0
votes

I wanna calculate a window based average (or any other function defined by me) in Flink with a stream based on historical events, so the stream has to be Event-Times (not processing time based):

val env: StreamExecutionEnvironment = StreamExecutionEnvironment.getExecutionEnvironment
env.setStreamTimeCharacteristic(TimeCharacteristic.EventTime)

I have found out how to add the timestamp at the ingestion:

ctx.collectWithTimestamp(Datapoint(instrument, bid, ask), time.getMillis)

But when I do the calculation (an apply function) it does not work when I just do it in the same way as I did without EventTime. I have read something about a Watermark which I have to set:

val avg = stream
  .keyBy("instrument")
  .timeWindow(Time.seconds(10))
  .apply((key: Tuple, window: TimeWindow, values: Iterable[Datapoint], out: Collector[Datapoint])=>{
    val avg = values.map(_.val).sum / values.size
    val dp = Datapoint(key.getField[String](0), avg)
    out.collect(dp)
  })

avg.print()
env.execute()

Has someone a simple Scala example for that?

Regards,
Andreas

1

1 Answers

0
votes

A watermark is an effectively a timestamp with an assertion that all events with earlier timestamps have (probably) already arrived. Windows based on event time depend on watermarks to know when a window is complete. By far the most common watermarking strategy is to assume that events arrive with some bounded delay.

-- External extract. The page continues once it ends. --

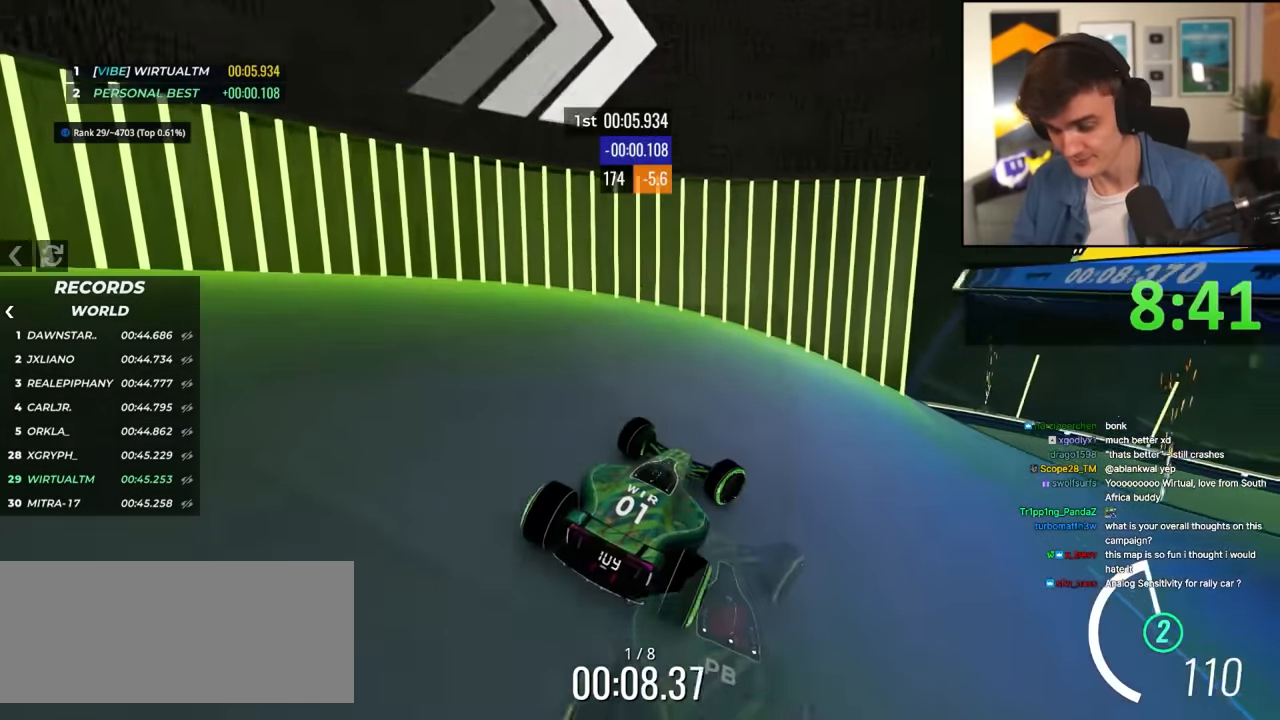
{"keys": ["up"], "events": [[300, "right", "up"]]}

If you want to emit watermarks in the data source (during ingestion), see Source Functions with Timestamps and Watermarks, but it would be as simple as

ctx.emitWatermark(new Watermark(datapoint.getWatermarkTime))

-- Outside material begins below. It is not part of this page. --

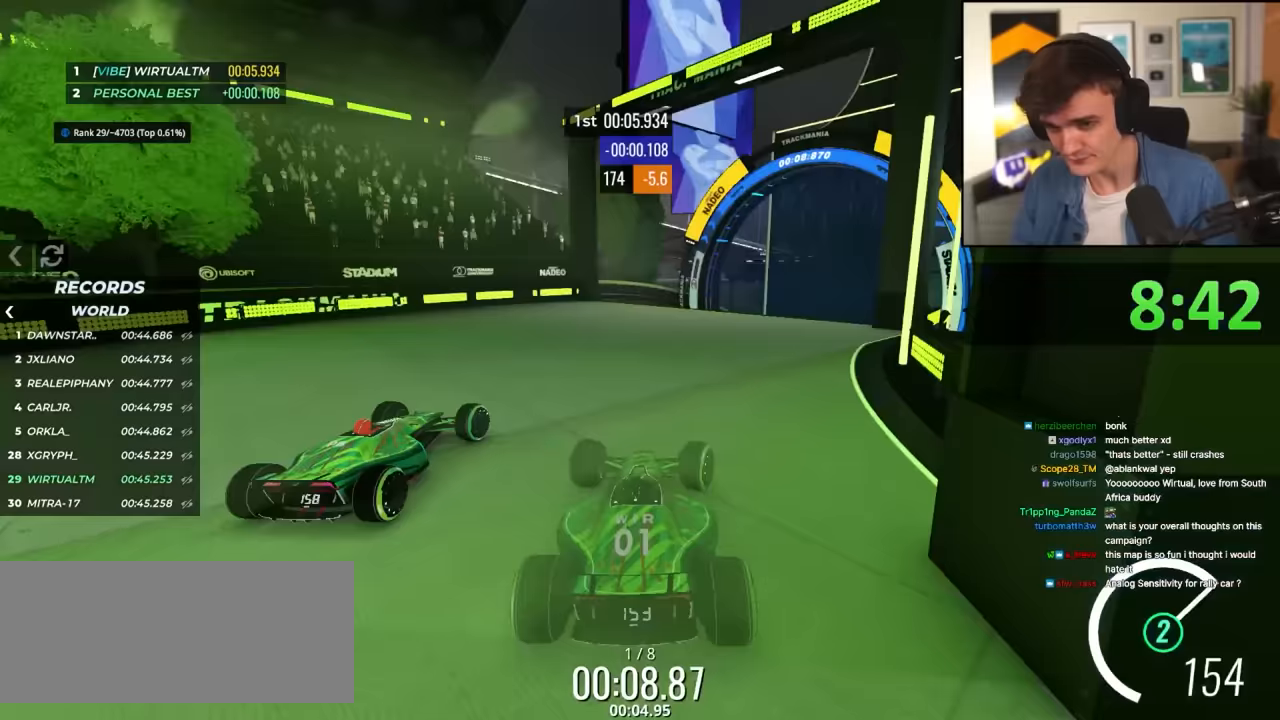
{"keys": ["up"], "events": []}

If, on the other hand, you want to deal with this outside the source, see Timestamp Assigners / Watermark Generators and Assigners allowing a fixed amount of lateness. You could simply do something like this:

stream
  .assignTimestampsAndWatermarks(new BoundedOutOfOrdernessTimestampExtractor[Datapoint](Time.seconds(10))( _.getTimestamp ))
  .keyBy("instrument")
  ...

The documentation I've linked to has more detailed examples in Scala.